TRACT Therapeutics hopes to change the therapeutic approach in transplant medicine by reducing or eliminating the need for immunosuppressive drug therapy with a new approach that could significantly increase the long-term efficacy of the donated organ while dramatically improving the lives of transplant recipients.

The Story Behind TRACT Therapeutics, Inc.

Dr. Joseph Leventhal’s quest began in medical school, where he learned that transplanted organs don’t last forever. For more than 25 years, Dr. Leventhal pursued what he calls “the holy grail” of the organ transplant medicine: a way to influence the body to accept a foreign organ while sparing the recipient years of serious and potentially fatal side effects associated with required anti-rejection drugs. Today, the patient fortunate enough to receive a donated organ will likely require at least one replacement organ in the future.

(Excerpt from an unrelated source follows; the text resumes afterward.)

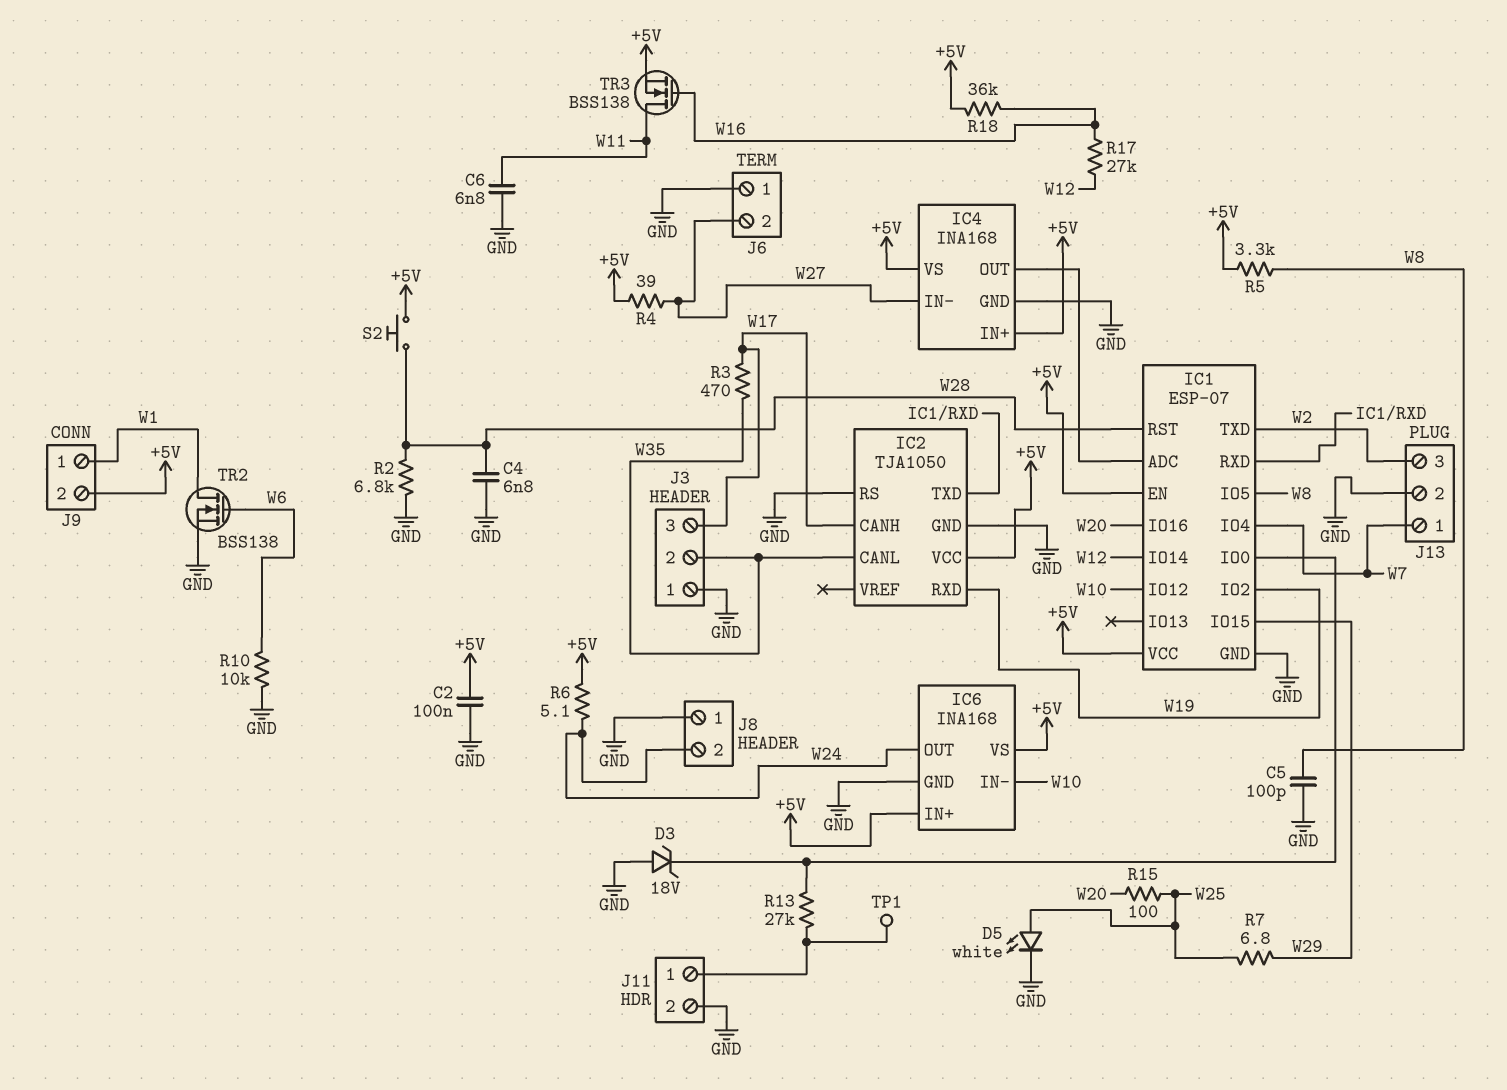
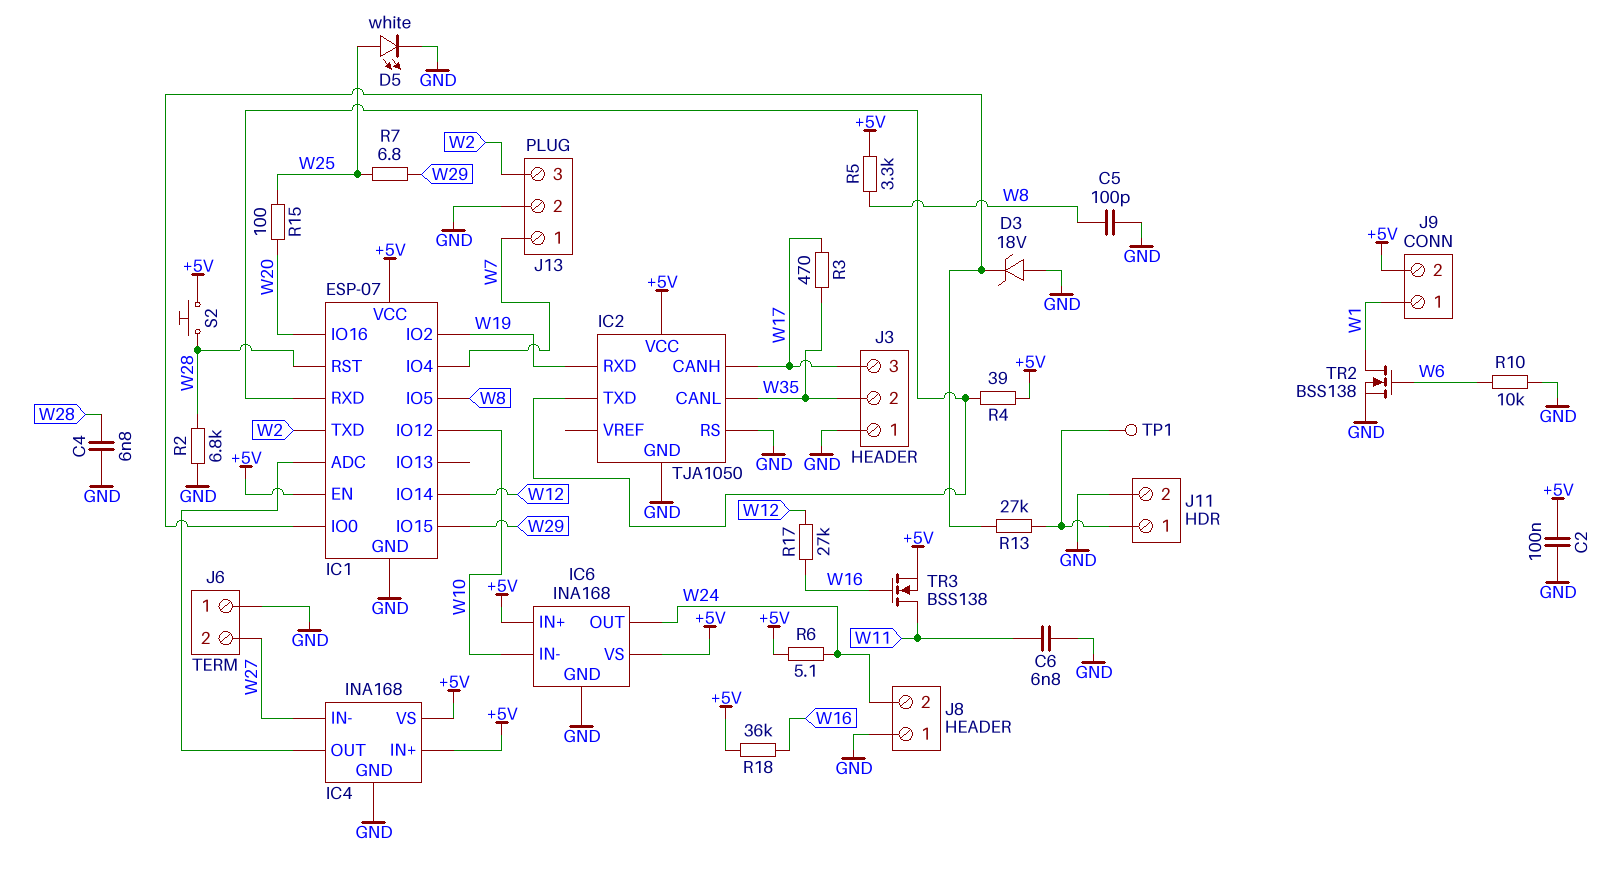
R4: 39 (+5V, W27) -> 39 (+5V, IC1/RXD)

During his tenure as Director of Kidney and Pancreas Transplant Programs at Northwestern University Feinberg School of Medicine, Dr. Leventhal conducted groundbreaking research on alternative therapies that could reduce or eliminate the need for lifelong immunosuppressive drug therapy following organ transplantation. Through extensive research, Dr. Leventhal and his colleagues discovered a particular subpopulation of T regulatory cells (known as Tregs) that would suppress immune responses.

A method was developed for isolating and expanding a patient’s own T regulatory immune cells in the laboratory. After a transplant procedure, a patient would be infused with their own immune cells, theoretically, giving their bodies the ability to self-regulate their immune systems after transplant, thereby, drastically reducing or potentially eliminating the need for sub-optimal and expensive immunosuppressive drugs.

Building on the possibilities of Dr. Leventhal’s research, TRACT Therapeutics, Inc. was created to formalize a regulatory pathway and clinical plan, build the infrastructure of an operating company, develop a commercialization plan and deliver this breakthrough therapy to patients. All members of the TRACT Therapeutics team are dedicated to the scientific, medical and commercial success of Dr. Leventhal’s vision to create immune tolerance.

Beyond organ transplantation, TRACT’s T regulatory cell therapy could also be utilized in the treatment of several autoimmune diseases, such as rheumatoid arthritis, multiple sclerosis and inflammatory bowel disease which affects 20% of the general population, or about 50 million Americans.